Much research has been published on the anti-tumorial & anti-cancer effects of essential oils. The research seems to have focused on a few oils with long histories of medicinal use: Frankincense, Myrrh and Lemongrass are examples. Research abstracts are available through Pub Med, at www.pubmed.gov -- a search for 'essential oil cancer' yields hundreds of results. Linalool, Found in Lavender and Other Oils, Decreases Liver Cancer Cell Viability

Linalool has been the subject of numerous studies investigating its anxiolytic (anti-stress) effects. Inhalation of Linalool, extracted from natural essential oils, leads to decreased aggressive behavior, lessens stress response (see Lavender: Nature's Anxiolytic), and improves sleep.

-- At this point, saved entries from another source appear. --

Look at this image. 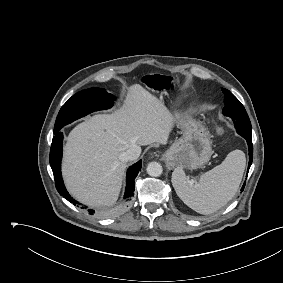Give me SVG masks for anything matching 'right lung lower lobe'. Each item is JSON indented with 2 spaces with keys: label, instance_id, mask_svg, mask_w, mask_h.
<instances>
[{
  "label": "right lung lower lobe",
  "instance_id": "98d812e1",
  "mask_svg": "<svg viewBox=\"0 0 283 283\" xmlns=\"http://www.w3.org/2000/svg\"><path fill=\"white\" fill-rule=\"evenodd\" d=\"M63 133L58 132L54 135L52 140V146L50 149V165L54 174L55 186L60 195H62L65 199L71 201L74 204L78 202L74 200L69 193L67 192L62 175H61V159H62V146H63ZM141 170V160L137 163L133 164L127 171L126 177V189L124 198H130L134 195V179L138 175ZM89 214L94 213V210L88 209Z\"/></svg>",
  "mask_w": 283,
  "mask_h": 283
}]
</instances>
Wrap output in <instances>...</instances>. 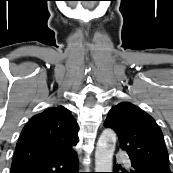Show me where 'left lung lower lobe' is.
<instances>
[{
  "label": "left lung lower lobe",
  "mask_w": 173,
  "mask_h": 173,
  "mask_svg": "<svg viewBox=\"0 0 173 173\" xmlns=\"http://www.w3.org/2000/svg\"><path fill=\"white\" fill-rule=\"evenodd\" d=\"M131 166H132V168L129 173H164L160 169L151 167L146 164H141V163H138V162L132 161V160H131ZM117 171H118V169L114 168L113 173H118ZM124 173H127V172H124Z\"/></svg>",
  "instance_id": "obj_1"
}]
</instances>
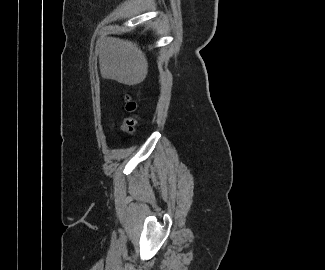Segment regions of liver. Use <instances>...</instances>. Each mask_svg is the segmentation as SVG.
Instances as JSON below:
<instances>
[{
	"mask_svg": "<svg viewBox=\"0 0 325 270\" xmlns=\"http://www.w3.org/2000/svg\"><path fill=\"white\" fill-rule=\"evenodd\" d=\"M96 51L99 54L102 78L129 86L140 84L145 80L148 62L136 43L108 37L97 42Z\"/></svg>",
	"mask_w": 325,
	"mask_h": 270,
	"instance_id": "liver-1",
	"label": "liver"
}]
</instances>
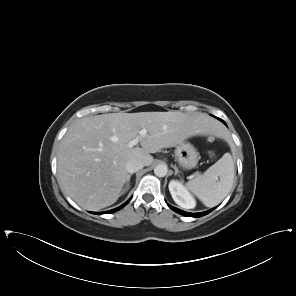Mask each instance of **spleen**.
I'll list each match as a JSON object with an SVG mask.
<instances>
[{
  "label": "spleen",
  "instance_id": "obj_1",
  "mask_svg": "<svg viewBox=\"0 0 296 296\" xmlns=\"http://www.w3.org/2000/svg\"><path fill=\"white\" fill-rule=\"evenodd\" d=\"M233 179L234 161L230 153H225L204 174L190 180L186 185L205 206L213 207L228 195Z\"/></svg>",
  "mask_w": 296,
  "mask_h": 296
}]
</instances>
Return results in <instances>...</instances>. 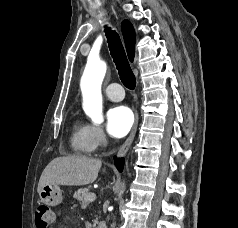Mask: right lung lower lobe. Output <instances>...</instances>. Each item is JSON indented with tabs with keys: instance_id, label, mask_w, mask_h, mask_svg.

Now, in a study just released in the Journal of Chemico-biological Interactions, researchers at the American University of Beirut focused on a specific natural constituent of many common essential oils: Linalool. Linalool is the 'sweetness' of many oils; Lavender is perhaps the most popular linalool-containing oil, though it is found in many, many species of plants. One of the chemotypes of Thyme essential oil is called c.t. (for 'chemotype) linalool, meaning this particular variety of thyme has a high percentage of the linalool molecule.

Linalool Appears to Kill Cancer Cells at a Very Low Concentration

In this study, linalool derived from steam distilled Coriander essential oil was found to decrease the viability of the HepG2 cell line, cells of liver cancer used throughout the world for cancer research. Coriander was chosen as the spice is considered to have important medicinal qualities. Linalool inhibited these liver cancer cells from replicating. A concentration of 0.4 micromole inhibited 50% of the cells from replicating, a concentration of 2 micromol inhibited 100% of the cells from replicating, thereby destroying the cancer.

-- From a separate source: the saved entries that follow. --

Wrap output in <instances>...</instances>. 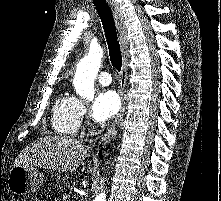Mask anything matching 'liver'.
<instances>
[{
    "mask_svg": "<svg viewBox=\"0 0 221 201\" xmlns=\"http://www.w3.org/2000/svg\"><path fill=\"white\" fill-rule=\"evenodd\" d=\"M89 155V147L76 139L49 135L38 138L16 158L14 166L28 165L73 171Z\"/></svg>",
    "mask_w": 221,
    "mask_h": 201,
    "instance_id": "liver-1",
    "label": "liver"
}]
</instances>
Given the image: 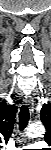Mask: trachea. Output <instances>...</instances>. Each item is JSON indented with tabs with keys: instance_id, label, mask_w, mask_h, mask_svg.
I'll return each instance as SVG.
<instances>
[{
	"instance_id": "1",
	"label": "trachea",
	"mask_w": 51,
	"mask_h": 150,
	"mask_svg": "<svg viewBox=\"0 0 51 150\" xmlns=\"http://www.w3.org/2000/svg\"><path fill=\"white\" fill-rule=\"evenodd\" d=\"M30 118L29 108L27 105H22L19 114V129L23 131L28 124Z\"/></svg>"
}]
</instances>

Now we don't claim to be high-tech researchers here, but we did take a bit of chemistry in college. It appears this is an exceptionally small amount of linalool -- 1 mole of Linalool is 154 grams. This appears to be .000308 grams of linalool per liter of solution the cell line was bathed in.

Given that most Lavender species produce an essential oil containing between 30 and 40% linalool, this is astounding. 25 drops of Lavender essential oil delivers in somewhere around .3 grams of linalool. This is easily absorbed when topically applied. Some medical aromatherapists consider Lavender safe to ingest in small amounts as well. This is the freely available abstract:

Study: Linalool decreases HepG2 viability by inhibiting mitochondrial complexes I and II, increasing reactive oxygen species and decreasing ATP and GSH levels.

Usta J, Kreydiyyeh S, Knio K, Barnabe P, Bou-Moughlabay Y, Dagher S. Department of Biochemistry, Faculty of Medicine, American University of Beirut, Beirut, Lebanon.

Coriander is used as an appetizer, a common food seasoning in Mediterranean dishes, and a remedy for many ailments. In this study we tested the biochemical effect of its essential oil components, in particular linalool, its main component. The oil extract was prepared by hydro-distillation of coriander seeds. The various components were identified by gas chromatography coupled to mass spectroscopy.

The effect of the various oil components on the viability of different cell lines (HepG2, Caco2, NIH3t3, MCF7 and Hek293) was examined using MTT assay. Linalool was the most potent and HepG2 cells the most sensitive. A 50% and 100% decrease in the viability of HepG2 was obtained at 0.4muM and 2muM linalool, respectively. Whereas none of the other components exerted a significant effect at concentrations lower than 50muM, myrcene and nerolidol, the structural analogues of linalool, were more potent at 100muM than the other components decreasing HepG2 viability to 26%.

The biochemical effect of linalool on mitochondria isolated from HepG2 showed a concentration-dependent inhibition in complexes I and II activities of the respiratory chain, and a time-dependent decrease in ATP level. In addition, a time-dependent decrease in glutathione (GSH) level and in the reduction of nitroblue tetrazolium was obtained, indicating increase in reactive oxygen species (ROS) generation. Pretreatment with the antioxidants: N-acetyl cysteine (2mM), Trolox (100muM) and different flavonoids (50muM) was partially protective against the linalool-induced cell death; the most effective response was that of rutin and apigenin which restored 91% of HepG2 viability.

We hereby report a decrease in cell viability of HepG2 cells by linalool and identify the mitochondria as one possible target for its site of action, inhibiting complexes I and II and decreasing ATP. In addition linalool increased ROS generation and decreased GSH level.